Assumptions and deviations

  • Likelihood simplification. Shin 2014’s source likelihood is Bernoulli on the binary ROC observation, declared in the NONMEM control stream as Y = R*PROB + (1-R)*(1-PROB) under $EST LIKELIHOOD LAPLACE METHOD=1 (Appendix 1). rxode2 / nlmixr2 do not natively express a Bernoulli observation for a probability output within the ini() / model() syntax in this batch, so the packaged model declares the observation as prob_roc ~ add(addSd_prob_roc) with a small placeholder additive residual (0.05). This preserves the typical-value sigmoid Emax mapping that drives Figure 1, but the residual variance structure of the source likelihood (a single Bernoulli draw per record) is dropped. This is the same pattern used by inst/modeldb/ddmore/Hansson_2013c_sunitinib.R (Markov / proportional-odds -> additive placeholder on the typical-value expected grade) and conceptually parallel to inst/modeldb/ddmore/Plan_2012_pain.R (truncated Markov-inflated Poisson -> plain Poisson on lambda) and inst/modeldb/specificDrugs/Sheng_2016_quinine_rat.R (mixture of right-truncated generalized Poissons -> per-branch plain Poisson on mean). For fitting against binary ROC observations, a downstream user can swap the residual line in the model file for the appropriate Bernoulli expression once it is supported in nlmixr2; the structural parameters and IIV are unaffected.
  • No PK component.

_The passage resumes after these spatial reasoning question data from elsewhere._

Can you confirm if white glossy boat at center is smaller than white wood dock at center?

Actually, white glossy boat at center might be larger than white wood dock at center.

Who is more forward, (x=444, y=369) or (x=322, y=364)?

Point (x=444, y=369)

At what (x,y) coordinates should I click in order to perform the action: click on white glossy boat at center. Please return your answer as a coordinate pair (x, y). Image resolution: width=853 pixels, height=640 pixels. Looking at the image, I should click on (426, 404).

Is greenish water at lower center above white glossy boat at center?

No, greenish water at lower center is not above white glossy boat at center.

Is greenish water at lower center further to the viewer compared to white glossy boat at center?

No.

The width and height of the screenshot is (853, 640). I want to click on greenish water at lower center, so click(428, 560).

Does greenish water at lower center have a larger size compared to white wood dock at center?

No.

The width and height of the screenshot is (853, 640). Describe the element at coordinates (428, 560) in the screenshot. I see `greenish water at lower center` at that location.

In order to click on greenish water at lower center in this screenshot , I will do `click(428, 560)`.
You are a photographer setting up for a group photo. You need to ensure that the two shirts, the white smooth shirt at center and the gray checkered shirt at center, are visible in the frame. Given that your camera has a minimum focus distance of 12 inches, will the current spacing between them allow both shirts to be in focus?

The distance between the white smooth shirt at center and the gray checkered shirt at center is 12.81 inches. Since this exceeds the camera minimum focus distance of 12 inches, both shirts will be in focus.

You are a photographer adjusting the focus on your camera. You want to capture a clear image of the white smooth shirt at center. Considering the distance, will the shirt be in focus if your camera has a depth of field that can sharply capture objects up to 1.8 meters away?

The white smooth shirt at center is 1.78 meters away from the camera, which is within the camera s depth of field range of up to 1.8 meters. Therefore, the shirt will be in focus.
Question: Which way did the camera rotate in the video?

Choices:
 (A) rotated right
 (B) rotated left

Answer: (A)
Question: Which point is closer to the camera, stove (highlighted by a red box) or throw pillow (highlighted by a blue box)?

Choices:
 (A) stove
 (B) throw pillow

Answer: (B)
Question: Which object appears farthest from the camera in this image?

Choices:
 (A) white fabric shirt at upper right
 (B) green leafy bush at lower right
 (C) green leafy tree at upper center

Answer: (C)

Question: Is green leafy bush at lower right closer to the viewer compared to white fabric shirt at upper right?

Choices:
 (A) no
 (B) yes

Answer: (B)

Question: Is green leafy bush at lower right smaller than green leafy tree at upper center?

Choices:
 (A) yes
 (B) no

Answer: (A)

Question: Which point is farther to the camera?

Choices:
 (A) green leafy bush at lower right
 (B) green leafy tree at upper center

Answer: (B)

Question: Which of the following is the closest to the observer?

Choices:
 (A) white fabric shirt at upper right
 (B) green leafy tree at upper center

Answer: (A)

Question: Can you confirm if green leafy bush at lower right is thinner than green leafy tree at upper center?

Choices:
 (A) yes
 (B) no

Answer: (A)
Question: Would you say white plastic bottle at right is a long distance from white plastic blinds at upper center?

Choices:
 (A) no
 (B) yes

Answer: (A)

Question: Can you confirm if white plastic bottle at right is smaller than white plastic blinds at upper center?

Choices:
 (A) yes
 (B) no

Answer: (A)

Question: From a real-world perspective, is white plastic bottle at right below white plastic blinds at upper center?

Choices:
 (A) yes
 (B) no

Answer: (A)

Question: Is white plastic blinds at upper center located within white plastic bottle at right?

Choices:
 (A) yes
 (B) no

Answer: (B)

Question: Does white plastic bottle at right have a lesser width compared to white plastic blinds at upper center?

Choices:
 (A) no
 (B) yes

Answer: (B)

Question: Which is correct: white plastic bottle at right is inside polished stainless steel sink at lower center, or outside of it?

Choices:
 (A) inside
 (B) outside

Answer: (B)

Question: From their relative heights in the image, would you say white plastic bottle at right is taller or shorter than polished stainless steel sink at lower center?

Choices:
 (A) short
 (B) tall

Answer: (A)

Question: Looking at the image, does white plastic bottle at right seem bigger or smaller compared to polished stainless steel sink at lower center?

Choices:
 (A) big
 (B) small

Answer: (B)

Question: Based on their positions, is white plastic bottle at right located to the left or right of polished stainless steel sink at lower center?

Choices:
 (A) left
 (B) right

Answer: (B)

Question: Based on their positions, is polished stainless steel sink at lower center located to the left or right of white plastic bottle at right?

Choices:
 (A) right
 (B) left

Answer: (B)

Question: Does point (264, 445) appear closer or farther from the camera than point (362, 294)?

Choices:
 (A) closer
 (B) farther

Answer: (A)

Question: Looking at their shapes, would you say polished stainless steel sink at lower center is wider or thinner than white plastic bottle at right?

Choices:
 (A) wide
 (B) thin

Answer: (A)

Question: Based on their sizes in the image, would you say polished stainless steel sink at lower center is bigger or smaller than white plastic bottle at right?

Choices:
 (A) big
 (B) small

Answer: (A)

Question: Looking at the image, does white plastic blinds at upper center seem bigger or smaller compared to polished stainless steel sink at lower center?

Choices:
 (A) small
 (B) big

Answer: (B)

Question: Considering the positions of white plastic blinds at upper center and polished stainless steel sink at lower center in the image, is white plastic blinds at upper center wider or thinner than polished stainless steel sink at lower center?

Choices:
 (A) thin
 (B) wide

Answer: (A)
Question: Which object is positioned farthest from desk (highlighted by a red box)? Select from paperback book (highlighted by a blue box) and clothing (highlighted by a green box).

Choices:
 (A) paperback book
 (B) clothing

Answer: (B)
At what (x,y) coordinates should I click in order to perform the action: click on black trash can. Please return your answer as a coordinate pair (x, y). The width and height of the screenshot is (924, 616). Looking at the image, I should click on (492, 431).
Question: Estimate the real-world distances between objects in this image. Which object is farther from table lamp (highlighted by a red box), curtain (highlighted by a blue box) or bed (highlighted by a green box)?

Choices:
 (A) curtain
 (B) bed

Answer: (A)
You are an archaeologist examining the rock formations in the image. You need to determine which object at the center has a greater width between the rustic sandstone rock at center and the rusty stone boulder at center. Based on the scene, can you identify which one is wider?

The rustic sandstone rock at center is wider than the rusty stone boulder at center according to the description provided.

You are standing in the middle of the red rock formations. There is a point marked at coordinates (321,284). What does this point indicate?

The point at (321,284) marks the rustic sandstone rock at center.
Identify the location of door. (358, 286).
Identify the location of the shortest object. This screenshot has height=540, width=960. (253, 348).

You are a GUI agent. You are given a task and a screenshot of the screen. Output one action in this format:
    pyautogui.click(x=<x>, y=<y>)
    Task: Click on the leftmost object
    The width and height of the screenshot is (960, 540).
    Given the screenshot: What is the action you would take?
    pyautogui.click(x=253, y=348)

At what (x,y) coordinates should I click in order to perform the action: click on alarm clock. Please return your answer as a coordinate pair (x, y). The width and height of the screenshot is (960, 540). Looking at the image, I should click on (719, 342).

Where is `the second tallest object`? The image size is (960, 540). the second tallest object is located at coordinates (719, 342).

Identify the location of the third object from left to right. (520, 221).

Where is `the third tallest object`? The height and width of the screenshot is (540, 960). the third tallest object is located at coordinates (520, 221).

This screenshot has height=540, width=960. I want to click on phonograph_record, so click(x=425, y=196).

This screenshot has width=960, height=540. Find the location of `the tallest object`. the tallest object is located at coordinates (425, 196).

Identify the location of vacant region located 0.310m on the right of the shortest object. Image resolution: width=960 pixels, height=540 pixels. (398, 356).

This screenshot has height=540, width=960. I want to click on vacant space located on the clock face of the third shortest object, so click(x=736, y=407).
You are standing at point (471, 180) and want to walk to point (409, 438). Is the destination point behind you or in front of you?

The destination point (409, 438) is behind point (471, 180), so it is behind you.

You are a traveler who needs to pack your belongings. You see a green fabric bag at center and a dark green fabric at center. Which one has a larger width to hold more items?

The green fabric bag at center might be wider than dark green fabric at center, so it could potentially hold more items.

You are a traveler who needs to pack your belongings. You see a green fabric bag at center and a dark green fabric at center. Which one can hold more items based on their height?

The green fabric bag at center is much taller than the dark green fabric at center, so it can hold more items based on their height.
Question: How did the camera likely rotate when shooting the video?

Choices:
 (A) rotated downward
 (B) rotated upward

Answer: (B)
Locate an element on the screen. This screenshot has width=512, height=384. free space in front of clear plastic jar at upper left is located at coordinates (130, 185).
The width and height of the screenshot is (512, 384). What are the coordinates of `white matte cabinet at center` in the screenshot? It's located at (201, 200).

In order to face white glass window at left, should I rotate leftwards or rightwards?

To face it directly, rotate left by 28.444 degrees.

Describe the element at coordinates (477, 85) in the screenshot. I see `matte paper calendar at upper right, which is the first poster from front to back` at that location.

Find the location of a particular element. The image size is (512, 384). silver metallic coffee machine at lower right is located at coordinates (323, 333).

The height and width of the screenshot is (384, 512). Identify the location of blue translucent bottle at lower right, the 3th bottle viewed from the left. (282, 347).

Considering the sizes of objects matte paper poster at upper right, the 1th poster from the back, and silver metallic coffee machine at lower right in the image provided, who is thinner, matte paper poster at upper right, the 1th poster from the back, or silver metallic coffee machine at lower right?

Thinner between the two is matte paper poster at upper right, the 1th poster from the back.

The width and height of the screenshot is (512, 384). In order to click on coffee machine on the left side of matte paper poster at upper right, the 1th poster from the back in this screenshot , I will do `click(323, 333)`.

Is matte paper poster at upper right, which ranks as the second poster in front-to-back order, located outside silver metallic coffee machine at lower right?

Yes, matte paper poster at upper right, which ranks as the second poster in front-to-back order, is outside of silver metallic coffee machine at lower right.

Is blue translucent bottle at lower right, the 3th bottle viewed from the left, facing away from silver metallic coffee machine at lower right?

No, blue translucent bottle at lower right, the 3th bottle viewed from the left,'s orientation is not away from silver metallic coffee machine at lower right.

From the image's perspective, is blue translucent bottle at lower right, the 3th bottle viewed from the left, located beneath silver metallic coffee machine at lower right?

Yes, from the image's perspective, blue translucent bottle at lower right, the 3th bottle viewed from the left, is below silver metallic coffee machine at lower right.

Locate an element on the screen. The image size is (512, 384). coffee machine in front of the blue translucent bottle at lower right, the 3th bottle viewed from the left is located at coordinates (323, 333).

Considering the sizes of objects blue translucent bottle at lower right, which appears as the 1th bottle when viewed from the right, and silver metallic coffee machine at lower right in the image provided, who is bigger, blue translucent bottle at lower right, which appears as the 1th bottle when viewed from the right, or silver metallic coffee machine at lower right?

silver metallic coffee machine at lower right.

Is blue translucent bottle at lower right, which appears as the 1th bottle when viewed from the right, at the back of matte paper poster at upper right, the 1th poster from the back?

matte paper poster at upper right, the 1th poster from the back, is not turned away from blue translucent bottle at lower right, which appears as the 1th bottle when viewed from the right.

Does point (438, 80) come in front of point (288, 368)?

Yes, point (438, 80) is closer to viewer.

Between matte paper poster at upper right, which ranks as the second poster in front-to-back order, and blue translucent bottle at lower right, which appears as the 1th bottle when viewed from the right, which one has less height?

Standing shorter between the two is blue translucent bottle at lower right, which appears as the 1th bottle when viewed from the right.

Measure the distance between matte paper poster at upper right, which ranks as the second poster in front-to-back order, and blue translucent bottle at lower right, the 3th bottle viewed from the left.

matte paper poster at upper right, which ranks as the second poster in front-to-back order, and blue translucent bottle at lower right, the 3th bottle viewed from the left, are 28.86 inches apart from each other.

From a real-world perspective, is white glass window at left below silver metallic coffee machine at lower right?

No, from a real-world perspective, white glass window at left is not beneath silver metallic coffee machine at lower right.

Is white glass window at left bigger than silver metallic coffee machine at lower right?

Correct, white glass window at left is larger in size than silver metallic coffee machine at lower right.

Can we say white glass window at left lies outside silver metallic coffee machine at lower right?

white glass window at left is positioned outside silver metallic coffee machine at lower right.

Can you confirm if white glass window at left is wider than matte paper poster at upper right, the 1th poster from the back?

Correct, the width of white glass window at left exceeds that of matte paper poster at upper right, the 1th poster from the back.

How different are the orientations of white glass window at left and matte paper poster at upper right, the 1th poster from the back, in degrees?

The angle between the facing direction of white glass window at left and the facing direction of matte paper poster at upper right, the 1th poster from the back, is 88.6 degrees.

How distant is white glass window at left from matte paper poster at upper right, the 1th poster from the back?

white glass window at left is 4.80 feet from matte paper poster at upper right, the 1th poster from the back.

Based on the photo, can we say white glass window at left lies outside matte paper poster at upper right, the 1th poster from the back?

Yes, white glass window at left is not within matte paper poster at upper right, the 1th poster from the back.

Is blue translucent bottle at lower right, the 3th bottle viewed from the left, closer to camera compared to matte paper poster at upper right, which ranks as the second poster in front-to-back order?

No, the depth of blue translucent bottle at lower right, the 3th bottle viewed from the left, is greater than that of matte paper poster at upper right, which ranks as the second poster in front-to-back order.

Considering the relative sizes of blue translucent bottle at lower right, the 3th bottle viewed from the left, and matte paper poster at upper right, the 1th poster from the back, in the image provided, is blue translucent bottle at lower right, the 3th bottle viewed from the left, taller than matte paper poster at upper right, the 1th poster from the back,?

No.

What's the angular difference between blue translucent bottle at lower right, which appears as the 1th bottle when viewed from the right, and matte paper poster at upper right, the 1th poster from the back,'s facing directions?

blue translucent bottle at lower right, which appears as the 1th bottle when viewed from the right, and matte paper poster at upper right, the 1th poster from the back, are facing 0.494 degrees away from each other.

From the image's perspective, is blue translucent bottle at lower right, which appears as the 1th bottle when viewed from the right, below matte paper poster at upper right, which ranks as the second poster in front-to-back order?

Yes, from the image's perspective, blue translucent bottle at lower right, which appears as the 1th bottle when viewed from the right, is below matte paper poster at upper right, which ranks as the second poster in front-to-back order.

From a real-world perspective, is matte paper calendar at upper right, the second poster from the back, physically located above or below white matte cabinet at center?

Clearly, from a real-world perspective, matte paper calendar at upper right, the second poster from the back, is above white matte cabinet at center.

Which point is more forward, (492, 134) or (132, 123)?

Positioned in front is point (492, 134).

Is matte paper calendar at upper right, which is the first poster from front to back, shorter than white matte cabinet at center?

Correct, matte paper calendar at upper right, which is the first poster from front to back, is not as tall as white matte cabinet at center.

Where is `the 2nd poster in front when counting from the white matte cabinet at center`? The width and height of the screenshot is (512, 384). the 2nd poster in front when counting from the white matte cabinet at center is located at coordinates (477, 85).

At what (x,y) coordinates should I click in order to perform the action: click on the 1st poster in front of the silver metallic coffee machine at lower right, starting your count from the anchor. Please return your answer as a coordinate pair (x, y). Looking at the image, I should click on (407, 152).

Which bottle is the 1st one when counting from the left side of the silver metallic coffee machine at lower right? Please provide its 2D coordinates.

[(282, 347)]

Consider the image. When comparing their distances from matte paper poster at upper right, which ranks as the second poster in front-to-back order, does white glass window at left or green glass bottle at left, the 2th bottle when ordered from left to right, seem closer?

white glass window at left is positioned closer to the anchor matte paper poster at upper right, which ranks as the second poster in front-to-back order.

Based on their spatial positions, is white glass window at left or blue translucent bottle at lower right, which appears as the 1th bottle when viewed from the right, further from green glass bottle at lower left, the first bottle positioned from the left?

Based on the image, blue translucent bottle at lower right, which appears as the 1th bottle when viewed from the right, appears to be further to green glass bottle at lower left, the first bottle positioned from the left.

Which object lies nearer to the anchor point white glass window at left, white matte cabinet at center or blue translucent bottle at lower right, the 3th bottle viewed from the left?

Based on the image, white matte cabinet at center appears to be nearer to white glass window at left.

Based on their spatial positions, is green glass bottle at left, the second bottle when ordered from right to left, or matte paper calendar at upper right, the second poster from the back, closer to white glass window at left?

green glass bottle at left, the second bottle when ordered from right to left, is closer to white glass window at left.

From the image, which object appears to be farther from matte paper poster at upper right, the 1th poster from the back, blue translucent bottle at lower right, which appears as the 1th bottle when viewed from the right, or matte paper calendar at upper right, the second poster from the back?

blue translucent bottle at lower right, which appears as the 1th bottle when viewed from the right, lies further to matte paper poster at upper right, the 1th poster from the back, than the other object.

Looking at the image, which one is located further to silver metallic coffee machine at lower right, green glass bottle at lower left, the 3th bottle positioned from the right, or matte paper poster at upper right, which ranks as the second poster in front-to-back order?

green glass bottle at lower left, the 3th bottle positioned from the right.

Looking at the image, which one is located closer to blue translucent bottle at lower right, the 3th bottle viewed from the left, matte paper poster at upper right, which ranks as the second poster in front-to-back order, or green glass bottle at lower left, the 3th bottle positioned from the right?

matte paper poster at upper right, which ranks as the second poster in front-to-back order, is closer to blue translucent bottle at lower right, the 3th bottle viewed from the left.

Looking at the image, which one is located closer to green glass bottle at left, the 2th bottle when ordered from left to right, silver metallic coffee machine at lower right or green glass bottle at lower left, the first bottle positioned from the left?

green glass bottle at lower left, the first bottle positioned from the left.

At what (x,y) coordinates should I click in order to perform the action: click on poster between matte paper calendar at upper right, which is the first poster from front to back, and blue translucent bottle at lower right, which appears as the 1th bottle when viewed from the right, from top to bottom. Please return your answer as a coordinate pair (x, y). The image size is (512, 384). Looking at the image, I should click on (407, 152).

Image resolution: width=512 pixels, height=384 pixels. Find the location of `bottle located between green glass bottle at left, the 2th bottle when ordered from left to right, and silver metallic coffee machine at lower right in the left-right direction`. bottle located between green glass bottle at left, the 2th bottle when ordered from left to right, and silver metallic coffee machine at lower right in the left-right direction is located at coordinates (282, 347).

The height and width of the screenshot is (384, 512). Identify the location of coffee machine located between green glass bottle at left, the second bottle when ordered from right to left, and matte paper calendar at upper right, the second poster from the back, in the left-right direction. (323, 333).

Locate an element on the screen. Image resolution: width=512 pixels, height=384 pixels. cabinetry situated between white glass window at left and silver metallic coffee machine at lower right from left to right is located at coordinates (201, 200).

Shin 2014 is a static PD model: each record is a single end-tidal sevoflurane reading plus the binary ROC observation. The packaged model has no ODE state, no dose, and no time evolution; time in any event table is set to 0 (or any value – it does not matter). Doses are not used. The per-record end-tidal concentration is supplied via the ETSEVO covariate.
  • prob_roc observation name (vs Cc convention). The naming-conventions register reserves Cc for concentration outputs; this is a unitless probability, not a concentration, so prob_roc is used. nlmixr2lib::checkModelConventions() flags this as a warning; it is a justified deviation for a non-PK probability-output model. The same deviation is present in inst/modeldb/ddmore/Plan_2012_pain.R (score) and inst/modeldb/specificDrugs/Sheng_2016_quinine_rat.R (count_low / count_high).
  • units$concentration is the end-tidal vol % form. Same root cause: the “concentration” in this model is the alveolar / breathing-circuit concentration of an inhalation anesthetic, expressed in vol % rather than the conventional mass/volume mg/L / ng/mL form. checkModelConventions() may flag this; it is a justified deviation for a volatile-anesthetic emergence PD model.
  • No published NCA / VPC for direct comparison. Shin 2014 does not report NCA quantities (Cmax, AUC, half-life) because the observation is binary, not continuous. The figure-replication is the only validation anchor the source supports; numerical identity of the simulated typical-value ec50 and hill to the Table 2 estimates is the primary check.
  • Mentality covariate definition is paper-defined. Shin 2014 enrolled “patients diagnosed with severe mental disability in the department of pediatrics” without specifying a structured diagnostic instrument or severity scale. The MENT_DISABLED canonical entry (registered in inst/references/covariate-columns.md alongside this model) carries the per-paper diagnostic basis in its Notes field. A downstream user applying the model to a different cohort should verify that the cohort’s mental-disability definition is comparable to Shin 2014’s pediatrics-department clinical assessment before stratifying.
  • No supplements available. The Shin 2014 paper carries the NONMEM control stream verbatim in Appendix 1 of the main text; there is no separate supplement on disk and no errata or corrigenda were located by a 2026-05-24 search of the Yonsei Medical Journal article landing page and PubMed.
  • Abstract vs Table 2 gamma values differ by approximately 0.5%. The Shin 2014 abstract reports gamma = 16.5 (intact) and 4.58 (disabled); Table 2 Final-model row reports gamma = 16.4 and 4.53. The packaged model uses the Table 2 values because they are accompanied by their RSE and bootstrap CIs and the Methods text describes Table 2 as the “estimated model parameter of the finally selected pharmacodynamic model” (Results, p. 1626). The difference (approximately 0.5%) is within rounding.